§ **WHAT THE EXERCISE ASKS**: The entries below contain pictures, which are to be left out; write out exactly, and only, the lines from the line with "green = non-infectious" up to and including the line with "Figure 1. The".

§ **INPUT FOR THIS TASK**:
──────────

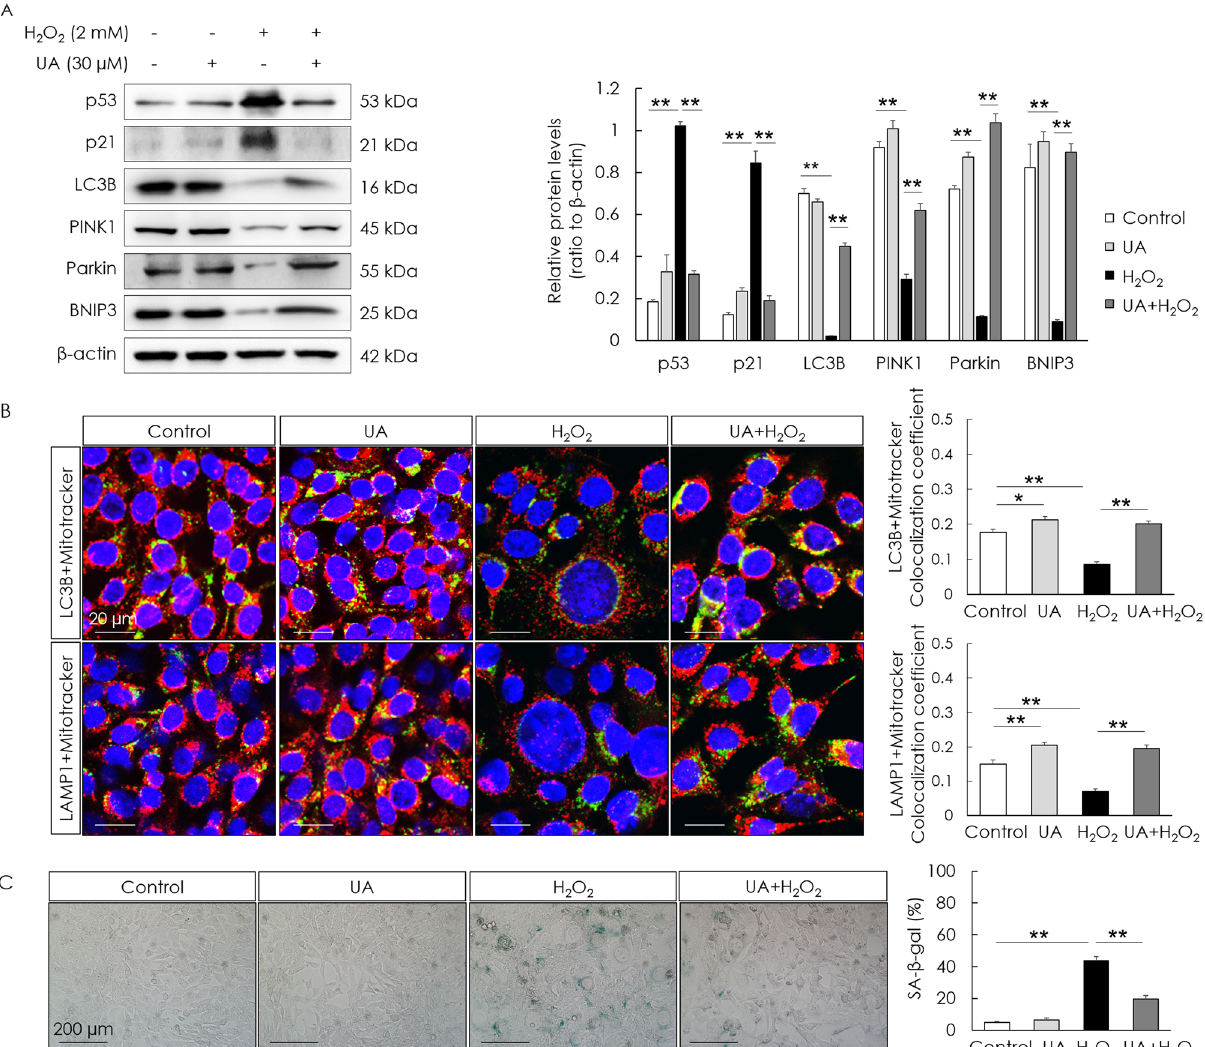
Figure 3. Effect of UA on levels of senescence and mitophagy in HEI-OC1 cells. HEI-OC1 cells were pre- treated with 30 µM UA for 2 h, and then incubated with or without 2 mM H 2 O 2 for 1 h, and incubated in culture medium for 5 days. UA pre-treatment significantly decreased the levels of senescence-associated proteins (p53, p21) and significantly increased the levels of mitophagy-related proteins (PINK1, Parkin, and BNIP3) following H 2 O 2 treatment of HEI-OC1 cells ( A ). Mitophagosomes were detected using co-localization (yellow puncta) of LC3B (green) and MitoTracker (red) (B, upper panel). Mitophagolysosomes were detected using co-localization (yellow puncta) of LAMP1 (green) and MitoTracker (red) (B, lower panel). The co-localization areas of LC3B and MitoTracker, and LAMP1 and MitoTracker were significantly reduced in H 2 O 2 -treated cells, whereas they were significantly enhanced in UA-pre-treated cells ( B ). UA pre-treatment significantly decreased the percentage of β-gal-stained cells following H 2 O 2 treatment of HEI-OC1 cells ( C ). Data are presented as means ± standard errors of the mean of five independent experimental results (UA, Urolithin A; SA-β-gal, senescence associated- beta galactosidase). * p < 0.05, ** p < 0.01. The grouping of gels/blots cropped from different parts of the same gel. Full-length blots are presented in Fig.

──────────

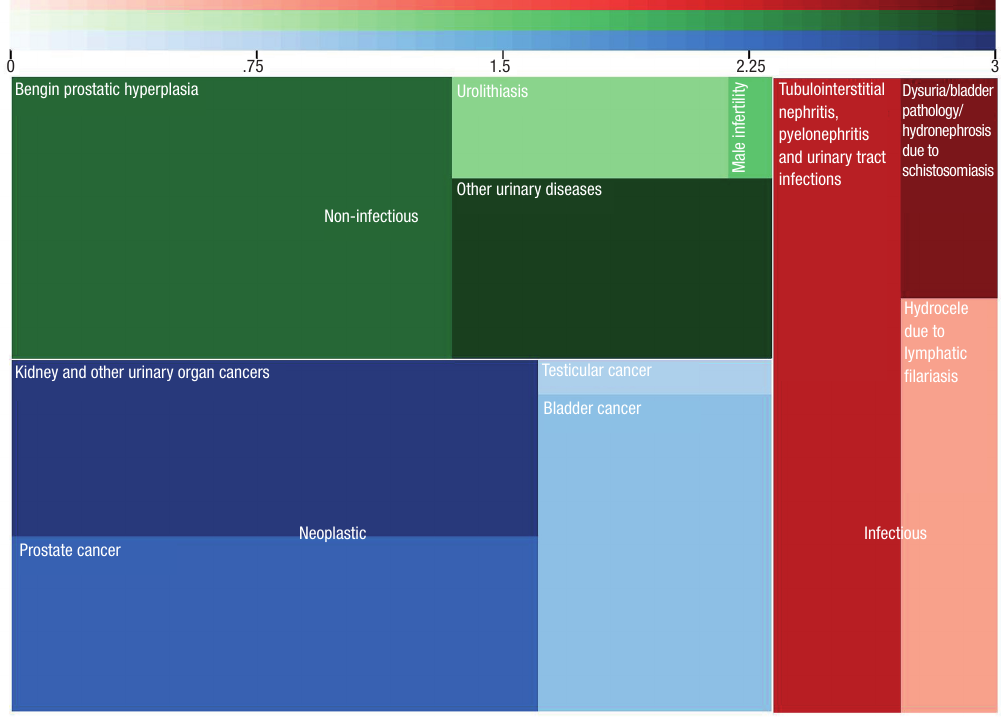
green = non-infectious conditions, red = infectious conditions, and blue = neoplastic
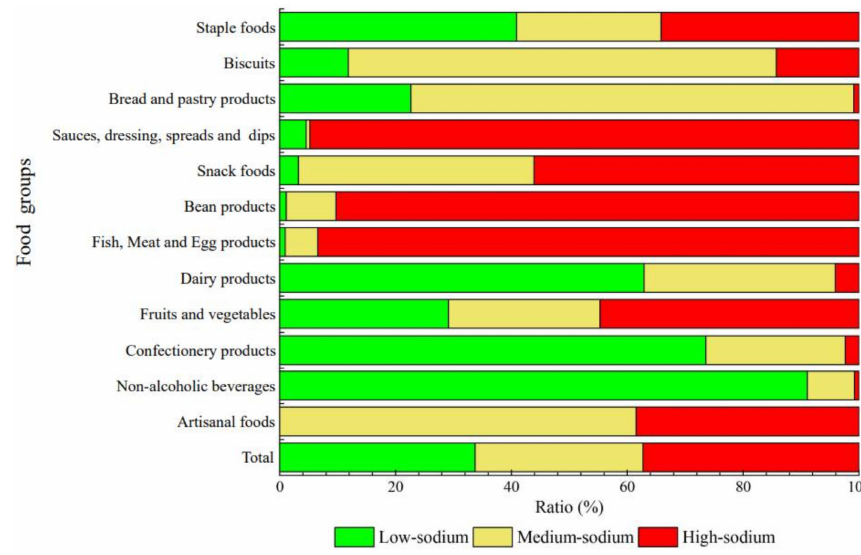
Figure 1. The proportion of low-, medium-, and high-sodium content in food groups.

──────────

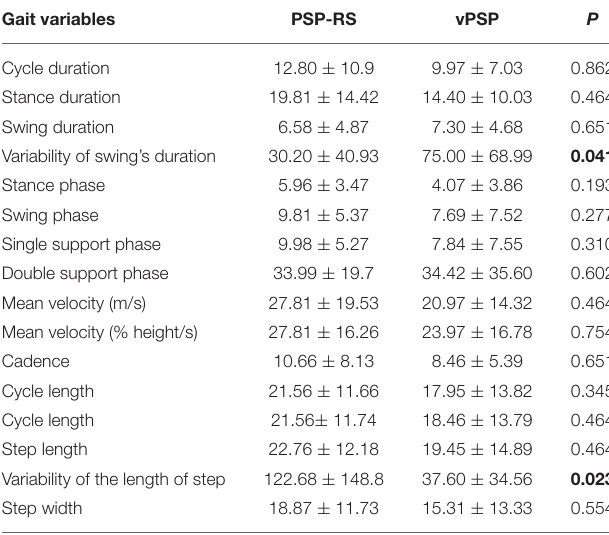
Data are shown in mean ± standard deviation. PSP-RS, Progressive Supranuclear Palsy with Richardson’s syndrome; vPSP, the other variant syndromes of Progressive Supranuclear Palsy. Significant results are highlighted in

──────────

§ **TASK RESULT**:
green = non-infectious conditions, red = infectious conditions, and blue = neoplastic
Figure 1. The proportion of low-, medium-, and high-sodium content in food groups.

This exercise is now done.